*Material for this task*:
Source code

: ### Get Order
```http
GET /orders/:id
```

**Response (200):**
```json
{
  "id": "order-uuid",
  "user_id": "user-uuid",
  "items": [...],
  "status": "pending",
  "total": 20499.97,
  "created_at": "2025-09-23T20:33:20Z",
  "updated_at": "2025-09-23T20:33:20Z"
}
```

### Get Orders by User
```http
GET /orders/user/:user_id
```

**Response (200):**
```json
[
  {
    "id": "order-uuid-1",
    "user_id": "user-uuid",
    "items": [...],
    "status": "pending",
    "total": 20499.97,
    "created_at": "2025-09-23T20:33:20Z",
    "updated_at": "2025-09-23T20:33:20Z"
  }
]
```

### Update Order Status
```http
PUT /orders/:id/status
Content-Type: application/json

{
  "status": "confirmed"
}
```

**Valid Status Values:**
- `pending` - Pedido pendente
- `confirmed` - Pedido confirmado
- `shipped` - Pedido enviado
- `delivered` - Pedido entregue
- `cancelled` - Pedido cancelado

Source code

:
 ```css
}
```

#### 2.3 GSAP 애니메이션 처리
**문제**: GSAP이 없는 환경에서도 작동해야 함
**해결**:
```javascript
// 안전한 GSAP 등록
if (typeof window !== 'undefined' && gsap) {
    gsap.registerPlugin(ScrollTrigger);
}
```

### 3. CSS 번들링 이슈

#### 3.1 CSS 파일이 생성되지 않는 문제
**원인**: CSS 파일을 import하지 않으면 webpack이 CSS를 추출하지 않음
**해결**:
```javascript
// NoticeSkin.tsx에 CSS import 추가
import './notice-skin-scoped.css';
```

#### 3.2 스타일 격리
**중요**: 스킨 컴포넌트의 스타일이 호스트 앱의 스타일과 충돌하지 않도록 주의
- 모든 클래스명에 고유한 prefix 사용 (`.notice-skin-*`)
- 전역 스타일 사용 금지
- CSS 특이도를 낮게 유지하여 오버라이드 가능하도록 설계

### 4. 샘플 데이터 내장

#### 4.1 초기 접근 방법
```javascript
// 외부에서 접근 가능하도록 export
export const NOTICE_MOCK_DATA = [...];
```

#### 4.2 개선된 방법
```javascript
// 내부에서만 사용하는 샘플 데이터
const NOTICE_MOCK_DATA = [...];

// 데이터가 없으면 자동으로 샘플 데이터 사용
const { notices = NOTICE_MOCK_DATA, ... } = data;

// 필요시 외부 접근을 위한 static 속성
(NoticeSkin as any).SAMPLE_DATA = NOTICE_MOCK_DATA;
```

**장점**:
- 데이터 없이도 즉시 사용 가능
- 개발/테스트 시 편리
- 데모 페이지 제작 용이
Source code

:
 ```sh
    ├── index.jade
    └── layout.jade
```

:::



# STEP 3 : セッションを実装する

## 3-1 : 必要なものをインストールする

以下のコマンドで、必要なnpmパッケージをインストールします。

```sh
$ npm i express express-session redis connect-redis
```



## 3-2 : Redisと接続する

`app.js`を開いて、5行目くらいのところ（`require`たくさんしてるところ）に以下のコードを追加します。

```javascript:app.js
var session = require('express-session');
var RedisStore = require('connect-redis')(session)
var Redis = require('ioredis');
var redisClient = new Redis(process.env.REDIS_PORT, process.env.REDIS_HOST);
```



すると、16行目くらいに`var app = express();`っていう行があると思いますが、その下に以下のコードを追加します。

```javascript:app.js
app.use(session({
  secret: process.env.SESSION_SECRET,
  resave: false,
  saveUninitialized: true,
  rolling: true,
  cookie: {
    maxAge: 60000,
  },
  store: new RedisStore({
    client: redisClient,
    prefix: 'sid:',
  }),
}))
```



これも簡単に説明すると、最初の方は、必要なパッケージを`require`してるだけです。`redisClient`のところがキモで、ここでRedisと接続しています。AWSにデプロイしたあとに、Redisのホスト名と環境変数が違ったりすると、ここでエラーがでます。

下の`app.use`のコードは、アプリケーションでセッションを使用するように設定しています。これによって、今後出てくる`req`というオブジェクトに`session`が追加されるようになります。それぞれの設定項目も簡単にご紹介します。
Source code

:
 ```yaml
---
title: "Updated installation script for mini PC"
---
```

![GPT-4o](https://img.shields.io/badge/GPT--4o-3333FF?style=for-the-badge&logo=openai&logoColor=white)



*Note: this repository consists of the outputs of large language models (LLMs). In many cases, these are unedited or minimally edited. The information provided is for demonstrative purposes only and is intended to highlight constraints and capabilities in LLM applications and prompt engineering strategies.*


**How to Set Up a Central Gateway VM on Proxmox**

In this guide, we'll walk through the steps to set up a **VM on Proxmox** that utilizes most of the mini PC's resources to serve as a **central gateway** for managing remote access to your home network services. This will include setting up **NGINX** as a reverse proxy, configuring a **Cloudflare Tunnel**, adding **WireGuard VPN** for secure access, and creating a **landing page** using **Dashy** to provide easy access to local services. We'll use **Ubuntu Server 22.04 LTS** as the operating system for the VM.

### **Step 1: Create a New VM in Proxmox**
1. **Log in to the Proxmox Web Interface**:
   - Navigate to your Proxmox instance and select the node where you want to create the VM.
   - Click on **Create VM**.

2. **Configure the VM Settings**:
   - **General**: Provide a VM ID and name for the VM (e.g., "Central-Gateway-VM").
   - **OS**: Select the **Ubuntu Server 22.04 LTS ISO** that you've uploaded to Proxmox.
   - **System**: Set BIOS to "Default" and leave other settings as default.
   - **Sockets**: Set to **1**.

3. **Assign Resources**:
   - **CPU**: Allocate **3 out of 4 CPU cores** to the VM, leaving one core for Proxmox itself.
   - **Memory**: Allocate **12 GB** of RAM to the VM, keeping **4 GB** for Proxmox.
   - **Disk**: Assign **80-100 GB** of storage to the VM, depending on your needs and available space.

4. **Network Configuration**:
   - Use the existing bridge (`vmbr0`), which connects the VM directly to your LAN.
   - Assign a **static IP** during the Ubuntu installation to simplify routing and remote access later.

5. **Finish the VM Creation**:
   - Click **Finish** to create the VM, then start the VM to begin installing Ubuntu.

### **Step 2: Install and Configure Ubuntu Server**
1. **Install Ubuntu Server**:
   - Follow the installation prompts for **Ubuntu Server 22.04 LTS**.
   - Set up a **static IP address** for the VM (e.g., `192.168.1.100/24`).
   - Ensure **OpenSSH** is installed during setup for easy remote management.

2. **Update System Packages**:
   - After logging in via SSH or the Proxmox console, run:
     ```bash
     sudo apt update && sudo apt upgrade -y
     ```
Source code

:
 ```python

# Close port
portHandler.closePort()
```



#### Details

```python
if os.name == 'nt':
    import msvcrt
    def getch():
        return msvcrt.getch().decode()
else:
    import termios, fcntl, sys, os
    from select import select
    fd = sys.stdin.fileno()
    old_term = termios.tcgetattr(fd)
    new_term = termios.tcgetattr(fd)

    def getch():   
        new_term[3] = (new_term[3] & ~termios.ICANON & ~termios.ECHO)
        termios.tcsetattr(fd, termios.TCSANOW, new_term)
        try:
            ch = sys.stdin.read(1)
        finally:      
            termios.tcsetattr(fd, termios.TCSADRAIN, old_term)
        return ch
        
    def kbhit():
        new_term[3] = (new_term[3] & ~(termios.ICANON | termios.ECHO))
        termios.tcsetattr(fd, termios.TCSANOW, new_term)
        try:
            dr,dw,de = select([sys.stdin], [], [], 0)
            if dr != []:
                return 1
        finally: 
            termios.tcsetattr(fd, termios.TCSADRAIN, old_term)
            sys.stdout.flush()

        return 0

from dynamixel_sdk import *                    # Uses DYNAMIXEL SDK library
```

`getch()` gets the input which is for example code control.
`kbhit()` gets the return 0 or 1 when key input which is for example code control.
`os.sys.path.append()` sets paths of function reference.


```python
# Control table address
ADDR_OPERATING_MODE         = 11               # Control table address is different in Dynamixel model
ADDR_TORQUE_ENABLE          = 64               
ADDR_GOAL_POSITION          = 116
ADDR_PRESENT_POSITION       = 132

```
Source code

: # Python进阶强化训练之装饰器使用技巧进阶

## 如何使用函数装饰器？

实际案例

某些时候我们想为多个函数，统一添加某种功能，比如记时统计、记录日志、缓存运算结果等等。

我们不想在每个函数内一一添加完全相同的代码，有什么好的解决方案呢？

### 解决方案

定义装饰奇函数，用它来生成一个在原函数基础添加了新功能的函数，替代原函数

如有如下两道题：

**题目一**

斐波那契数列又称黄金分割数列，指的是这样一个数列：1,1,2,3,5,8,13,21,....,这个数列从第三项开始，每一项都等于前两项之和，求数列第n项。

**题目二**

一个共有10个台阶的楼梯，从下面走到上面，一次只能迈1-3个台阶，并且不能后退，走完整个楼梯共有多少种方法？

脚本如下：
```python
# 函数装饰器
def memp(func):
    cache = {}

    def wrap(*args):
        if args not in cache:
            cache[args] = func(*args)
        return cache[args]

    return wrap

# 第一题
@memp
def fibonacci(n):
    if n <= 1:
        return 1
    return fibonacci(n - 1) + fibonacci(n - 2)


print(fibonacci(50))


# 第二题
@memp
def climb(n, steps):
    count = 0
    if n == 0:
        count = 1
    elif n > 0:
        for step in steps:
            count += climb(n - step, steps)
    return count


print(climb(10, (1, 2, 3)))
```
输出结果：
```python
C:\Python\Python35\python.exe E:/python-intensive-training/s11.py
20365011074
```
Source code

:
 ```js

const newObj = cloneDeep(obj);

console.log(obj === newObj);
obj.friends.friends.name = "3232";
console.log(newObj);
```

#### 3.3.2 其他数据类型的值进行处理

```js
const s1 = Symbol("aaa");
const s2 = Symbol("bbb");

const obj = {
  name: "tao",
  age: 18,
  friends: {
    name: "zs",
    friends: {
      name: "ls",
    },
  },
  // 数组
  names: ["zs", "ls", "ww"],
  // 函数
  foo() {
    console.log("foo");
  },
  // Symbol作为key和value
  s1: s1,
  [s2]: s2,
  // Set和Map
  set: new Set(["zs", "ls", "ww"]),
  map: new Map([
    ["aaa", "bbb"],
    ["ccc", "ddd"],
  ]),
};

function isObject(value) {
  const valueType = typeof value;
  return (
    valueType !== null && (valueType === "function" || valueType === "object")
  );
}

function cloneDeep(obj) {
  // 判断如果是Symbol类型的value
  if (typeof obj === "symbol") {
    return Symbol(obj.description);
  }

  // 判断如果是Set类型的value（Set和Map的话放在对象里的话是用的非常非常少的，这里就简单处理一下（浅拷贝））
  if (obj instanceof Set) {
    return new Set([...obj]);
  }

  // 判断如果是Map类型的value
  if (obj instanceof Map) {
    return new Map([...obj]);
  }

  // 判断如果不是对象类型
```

*Problem requirements*:
Your task is to copy each line of the listing that holds the word "express".

*Reply to the exercise*:
$ npm i express express-session redis connect-redis
var session = require('express-session');
すると、16行目くらいに`var app = express();`っていう行があると思いますが、その下に以下のコードを追加します。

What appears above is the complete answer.